From the start we deliberately organised our volunteers to operate largely independently.  We did not want each request for help to be made through a central clearing point, as this could result in blockages and delays in providing assistance.  We developed a successful model where volunteers made local arrangements with the handful of people they are supporting.  Some of our volunteers set up neighbourhood WhatsApp groups to coordinate at a very local level.  After receiving a request from NHS, SBC or through our website, we ensure that one or more of our volunteers pick up the task but then let them get on with it.

To help the volunteers coordinate activities effectively, a Covid 19 response map, hosted on our community website, was developed.  This map, restricted to volunteers, shows where each volunteer lives, all residential properties, and reference to a separate and secure list of volunteers willing to share their email addresses with the group.  Volunteers then arrange response activities within their locality.  This is working really well.
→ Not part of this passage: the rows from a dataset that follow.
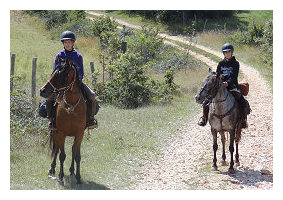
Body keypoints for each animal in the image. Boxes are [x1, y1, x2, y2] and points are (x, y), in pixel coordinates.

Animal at [39, 56, 86, 184]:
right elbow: (62, 155)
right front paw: (60, 177)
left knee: (72, 151)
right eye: (53, 73)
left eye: (59, 75)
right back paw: (52, 169)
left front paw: (78, 177)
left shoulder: (79, 134)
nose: (42, 90)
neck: (71, 105)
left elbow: (77, 155)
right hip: (55, 132)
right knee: (56, 150)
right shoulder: (61, 133)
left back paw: (72, 171)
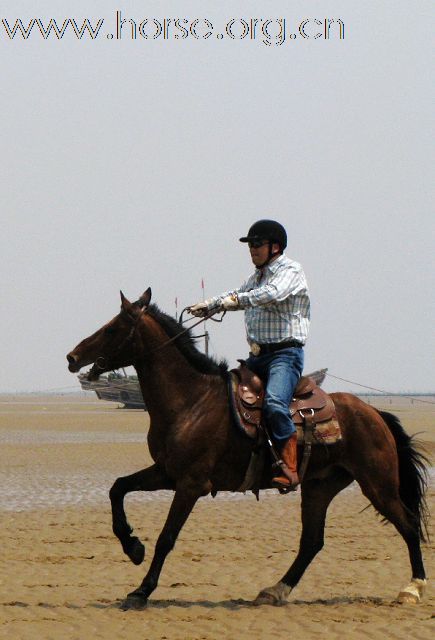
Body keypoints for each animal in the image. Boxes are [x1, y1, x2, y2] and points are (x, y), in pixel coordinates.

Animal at [66, 288, 430, 608]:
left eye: (112, 328)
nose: (73, 357)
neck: (192, 401)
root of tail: (374, 413)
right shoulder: (166, 472)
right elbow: (118, 488)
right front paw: (132, 546)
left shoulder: (191, 484)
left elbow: (167, 537)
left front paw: (141, 590)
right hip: (319, 486)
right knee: (312, 541)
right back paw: (274, 591)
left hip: (378, 484)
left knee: (408, 524)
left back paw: (412, 588)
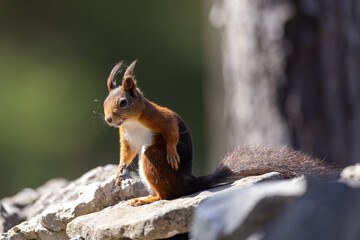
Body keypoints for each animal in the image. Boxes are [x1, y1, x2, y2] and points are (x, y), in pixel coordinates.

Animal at [102, 60, 338, 206]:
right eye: (104, 103)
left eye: (123, 103)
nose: (109, 120)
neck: (131, 122)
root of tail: (188, 182)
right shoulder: (126, 136)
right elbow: (127, 153)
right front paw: (119, 172)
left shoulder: (156, 116)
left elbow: (170, 129)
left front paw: (172, 152)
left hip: (152, 158)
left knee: (167, 194)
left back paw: (147, 199)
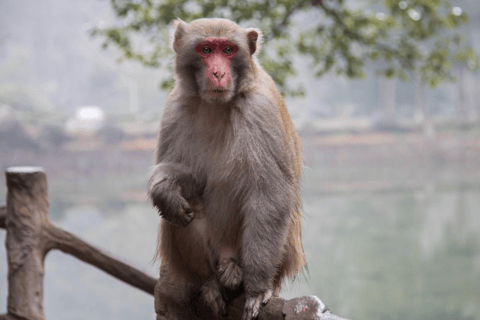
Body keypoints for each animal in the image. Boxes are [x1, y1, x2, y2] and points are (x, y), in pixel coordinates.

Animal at [148, 18, 304, 320]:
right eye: (207, 49)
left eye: (229, 50)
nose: (218, 73)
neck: (217, 105)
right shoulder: (175, 106)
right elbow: (188, 177)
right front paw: (163, 189)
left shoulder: (261, 109)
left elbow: (270, 195)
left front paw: (257, 289)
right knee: (183, 214)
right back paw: (211, 282)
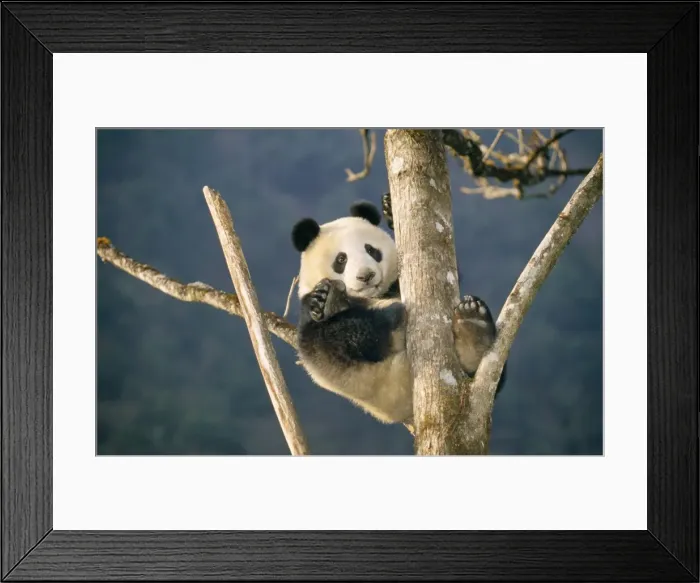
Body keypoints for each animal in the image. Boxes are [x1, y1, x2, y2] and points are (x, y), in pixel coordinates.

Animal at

Covid 19 response maps were prepared for two other resilient community groups in Berwickshire.  One group leader reported that “I would fully support this [response map] as a valuable asset to any resilient group or hub.”  The Scottish Borders Council’s emergency planning officer plans to encourage the adoption of interactive maps for more resilient community groups in the Scottish Borders, both for ongoing and future emergencies.  A recent Scottish Rural Action report on the impact of Covid 19 on rural communities found that a lack of maps of ‘who lives where’ was ranked as a significant obstacle to response activities.
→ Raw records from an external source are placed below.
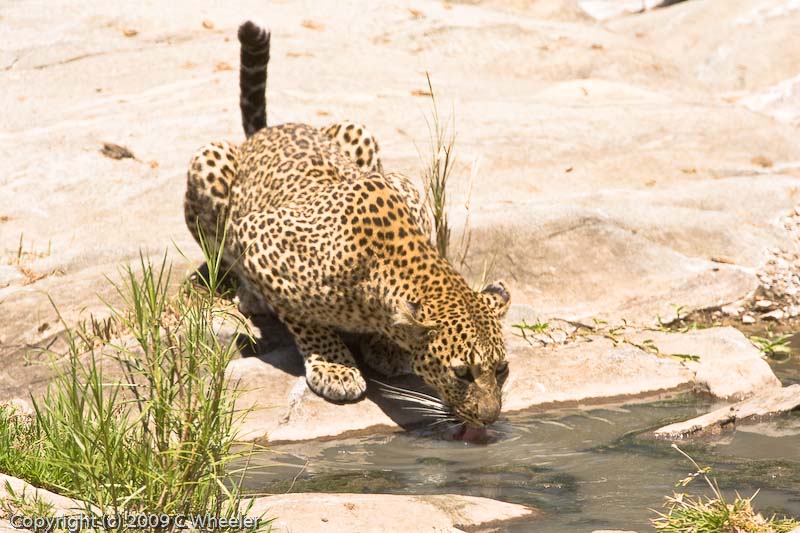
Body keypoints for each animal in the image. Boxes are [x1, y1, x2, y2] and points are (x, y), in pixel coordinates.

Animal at [184, 19, 510, 428]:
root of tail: (264, 132)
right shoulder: (258, 236)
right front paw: (334, 366)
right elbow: (305, 317)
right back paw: (251, 296)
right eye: (462, 373)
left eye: (502, 370)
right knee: (221, 256)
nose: (491, 418)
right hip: (207, 160)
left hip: (357, 130)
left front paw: (386, 346)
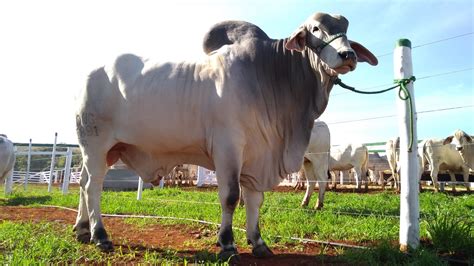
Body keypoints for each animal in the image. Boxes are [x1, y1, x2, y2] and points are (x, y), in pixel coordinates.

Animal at [75, 11, 378, 258]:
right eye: (315, 29)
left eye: (346, 30)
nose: (348, 55)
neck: (270, 76)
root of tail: (90, 75)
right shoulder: (228, 148)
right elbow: (231, 196)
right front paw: (227, 243)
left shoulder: (258, 154)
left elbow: (255, 200)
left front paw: (258, 242)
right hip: (96, 144)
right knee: (93, 187)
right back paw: (100, 235)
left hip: (102, 151)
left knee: (83, 182)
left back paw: (82, 229)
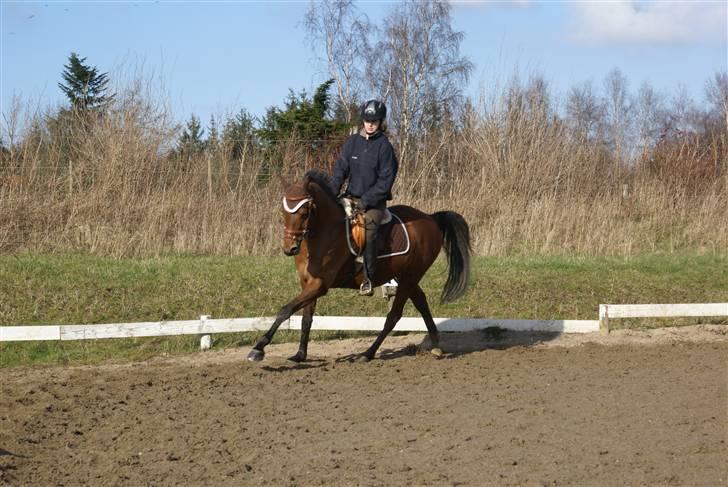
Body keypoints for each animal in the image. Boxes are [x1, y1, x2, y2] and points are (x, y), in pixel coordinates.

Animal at [246, 170, 472, 364]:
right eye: (283, 211)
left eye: (304, 212)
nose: (289, 248)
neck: (323, 233)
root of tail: (430, 218)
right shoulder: (307, 283)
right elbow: (306, 318)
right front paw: (300, 354)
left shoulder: (320, 285)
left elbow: (285, 310)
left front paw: (258, 349)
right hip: (406, 277)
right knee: (421, 302)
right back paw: (435, 345)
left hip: (410, 277)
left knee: (394, 316)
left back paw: (368, 353)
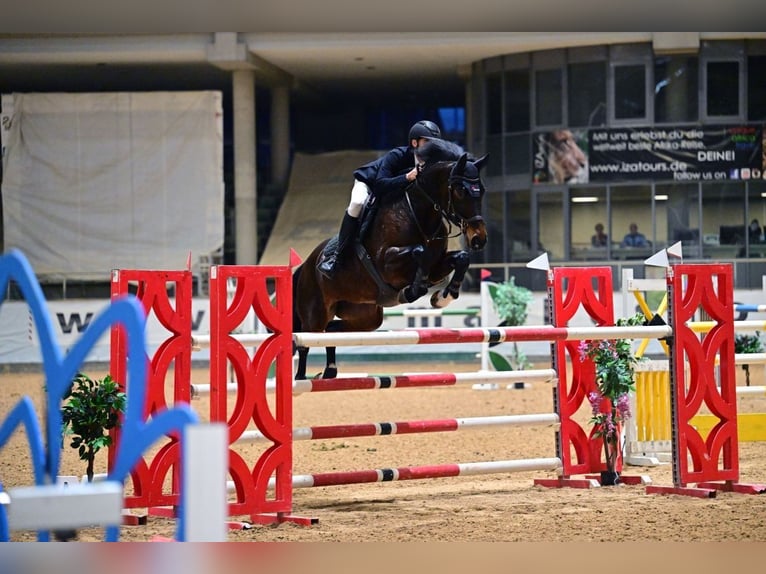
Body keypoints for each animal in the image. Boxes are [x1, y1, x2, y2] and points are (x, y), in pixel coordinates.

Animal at [292, 138, 488, 382]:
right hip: (315, 311)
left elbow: (460, 258)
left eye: (482, 191)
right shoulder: (387, 264)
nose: (479, 239)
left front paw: (443, 297)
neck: (419, 213)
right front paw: (412, 291)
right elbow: (418, 252)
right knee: (306, 341)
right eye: (461, 190)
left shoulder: (436, 267)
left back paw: (330, 371)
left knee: (332, 331)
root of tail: (305, 265)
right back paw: (301, 378)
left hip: (365, 315)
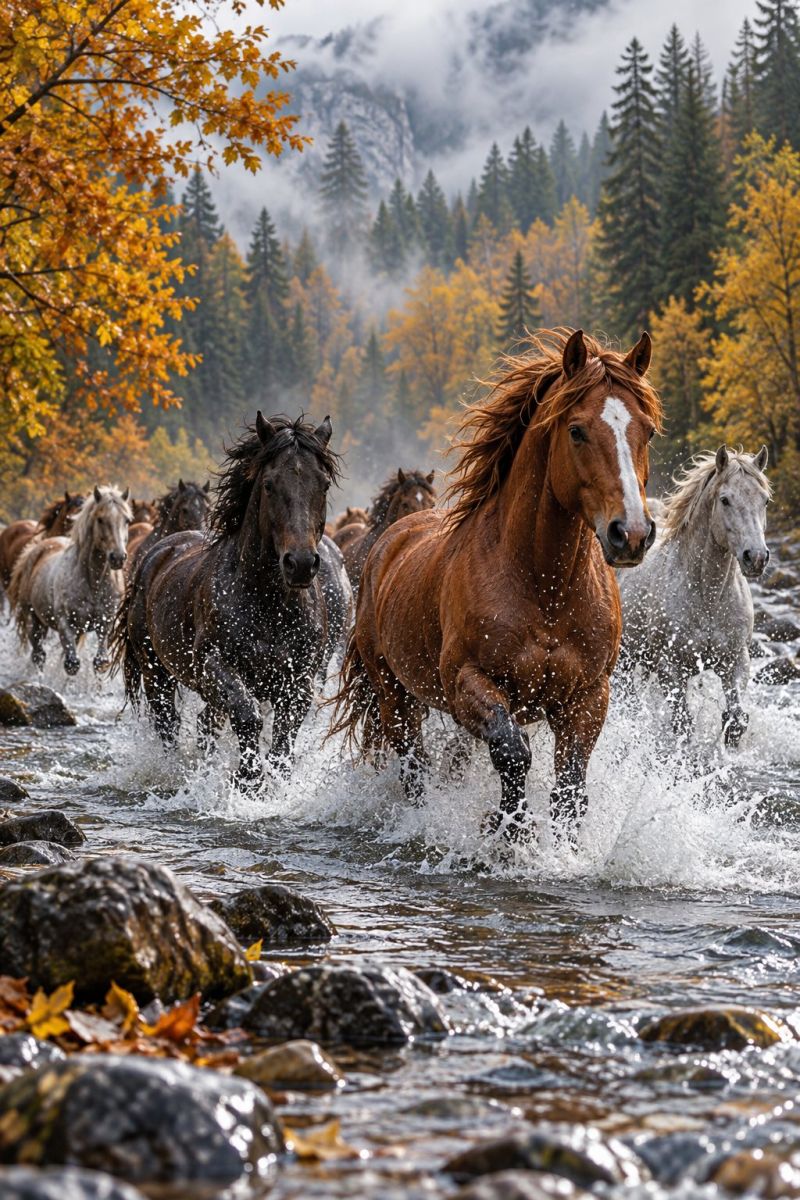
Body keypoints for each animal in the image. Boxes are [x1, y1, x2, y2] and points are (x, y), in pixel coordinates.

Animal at [9, 486, 131, 674]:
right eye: (100, 519)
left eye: (127, 520)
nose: (118, 558)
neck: (94, 583)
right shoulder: (64, 622)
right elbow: (72, 664)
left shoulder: (105, 622)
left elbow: (100, 662)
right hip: (33, 618)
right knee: (38, 654)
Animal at [112, 414, 344, 787]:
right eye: (269, 485)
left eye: (322, 485)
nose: (301, 563)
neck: (269, 604)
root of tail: (155, 555)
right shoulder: (214, 665)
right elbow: (247, 715)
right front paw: (248, 780)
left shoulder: (300, 681)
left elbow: (283, 739)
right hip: (156, 671)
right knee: (168, 723)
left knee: (205, 724)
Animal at [331, 328, 662, 845]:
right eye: (577, 430)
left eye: (646, 430)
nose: (630, 533)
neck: (545, 588)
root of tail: (387, 542)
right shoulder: (469, 682)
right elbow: (512, 751)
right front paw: (511, 831)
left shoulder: (588, 696)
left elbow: (570, 786)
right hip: (394, 695)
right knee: (413, 764)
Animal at [619, 446, 770, 747]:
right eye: (725, 500)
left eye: (765, 500)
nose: (756, 557)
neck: (708, 598)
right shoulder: (670, 668)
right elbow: (683, 725)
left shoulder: (735, 661)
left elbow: (736, 720)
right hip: (623, 661)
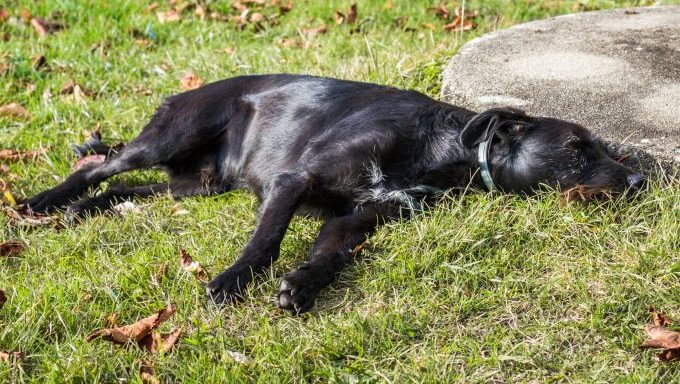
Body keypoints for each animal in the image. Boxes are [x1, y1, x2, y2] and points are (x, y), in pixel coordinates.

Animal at [23, 73, 644, 314]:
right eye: (577, 148)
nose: (639, 181)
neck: (440, 144)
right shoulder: (294, 182)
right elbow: (267, 241)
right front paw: (231, 281)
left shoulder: (359, 217)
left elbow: (331, 255)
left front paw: (301, 285)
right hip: (171, 136)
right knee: (99, 167)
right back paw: (43, 202)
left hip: (196, 184)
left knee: (129, 186)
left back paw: (86, 210)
Below is a view of our Gavinton response map, showing a few fictional locations (for privacy).  Online maps, viewed on computers or mobile devices, allow the user to zoom in and switch to an aerial view.
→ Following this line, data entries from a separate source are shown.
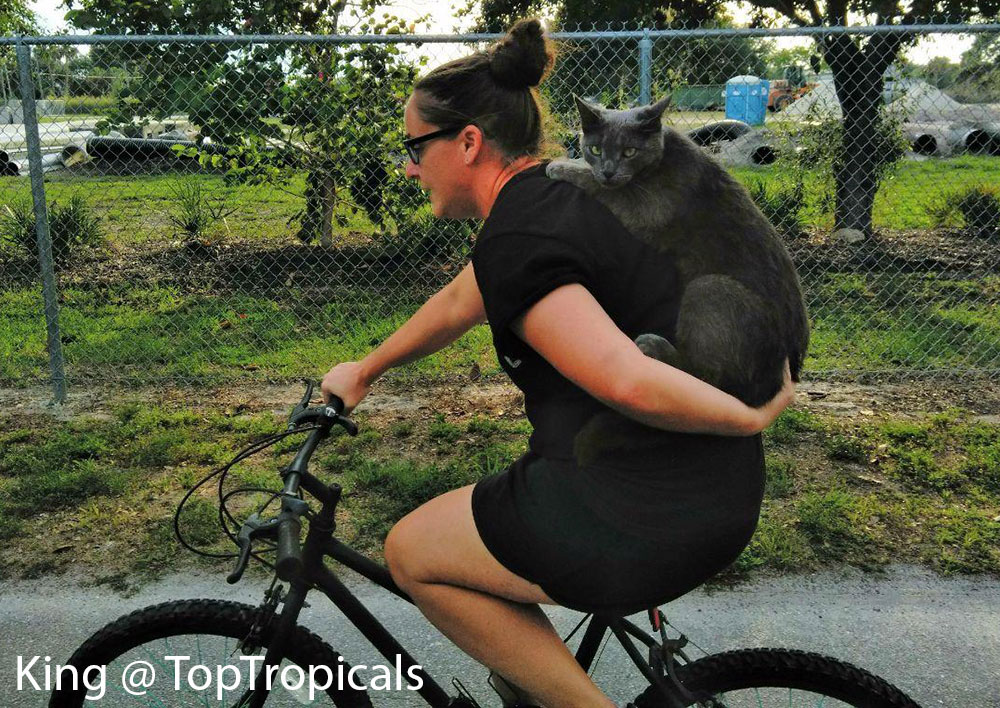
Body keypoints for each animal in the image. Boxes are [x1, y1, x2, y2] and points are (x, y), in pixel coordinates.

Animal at [548, 95, 812, 460]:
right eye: (597, 149)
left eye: (629, 151)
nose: (608, 171)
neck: (656, 165)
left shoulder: (642, 207)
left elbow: (601, 188)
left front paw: (558, 165)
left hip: (709, 288)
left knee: (714, 382)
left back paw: (655, 347)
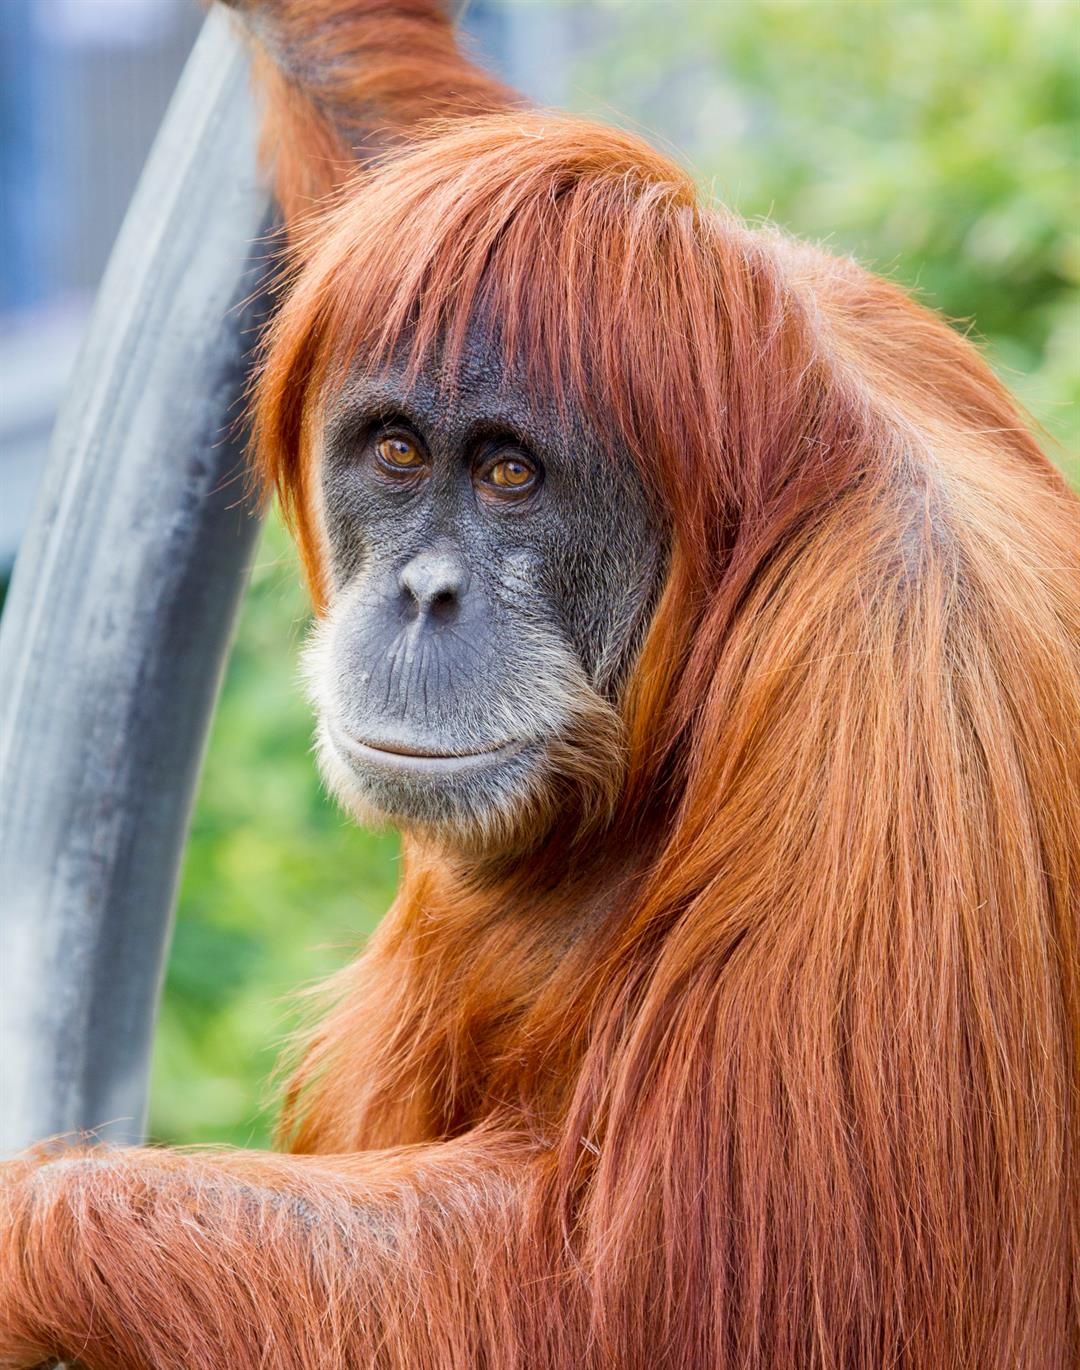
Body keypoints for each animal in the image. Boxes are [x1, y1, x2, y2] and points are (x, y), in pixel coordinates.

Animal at [1, 3, 1076, 1368]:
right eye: (398, 453)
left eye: (511, 474)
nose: (424, 594)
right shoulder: (844, 316)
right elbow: (393, 138)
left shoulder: (898, 697)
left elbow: (703, 1293)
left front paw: (22, 1225)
We believe other CCs and resilient community groups would benefit from hosting interactive maps on their websites, and we would welcome the opportunity to share our mapping experience.

Example of Gavinton response map

Other maps are available on their website: https://www.gavinton.net/community-council/maps/

Email info@gavinton.net if you’d like further information.

Scottish Borders Council have 62 of their 69 Community Councils signed up to their Resilient Communities initiative. These Resilient Communities Groups (RCG’s) have carried out various support and assistance tasks within their communities, from providing hot meals, food & prescription deliveries, to simple befriending, a huge amount of varied tasks were completed, and the RCG’s provided feedback on the activities on a weekly basis.  View the Gavinton, Fogo & Polwarth CC’s Resilient Communities Plan.

Emergency Planning Officer Jim Fraser said: “The RCG group in Berwickshire, Gavinton, Fogo & Polwarth has rightly challenged us with regard to the use of Local Authority GIS data and mapping and the interaction of both whilst responding to an emergency. We have tried to support this locally but we’re acutely aware that a national approach may be of more benefit and a proposed national geospatial mapping platform or project would be of great benefit to us and our local responders - we’d be more than willing to support this.

"I have no doubt that the team at Gavinton, Fogo and Polwarth Community Council would be willing to assist and share their expertise and knowledge of how this mapping can be used locally.”

There are a number of affordable and easy to use mapping tools that community groups are increasingly using to create maps like the above. Parish Online is one such tool that should soon be available in Scotland (albeit with a different name). This provides a very simple interface, with lots of useful Ordnance Survey and Local Authority data that can be used to communicate key messages and facilities to communities. It also allows the community to start mapping their own neighbourhood, for example, recording safety features like defibrillator locations and water life belts or recording the nature of fast moving emergency events like flooding.

Another tool that is commonly used across the world for such mapping is ESRI’s ArcGIS online. This is a slightly more complex tool to use but allows more compelling and engaging ‘story maps’ to be created about specific geographic features in a community (see their gallery).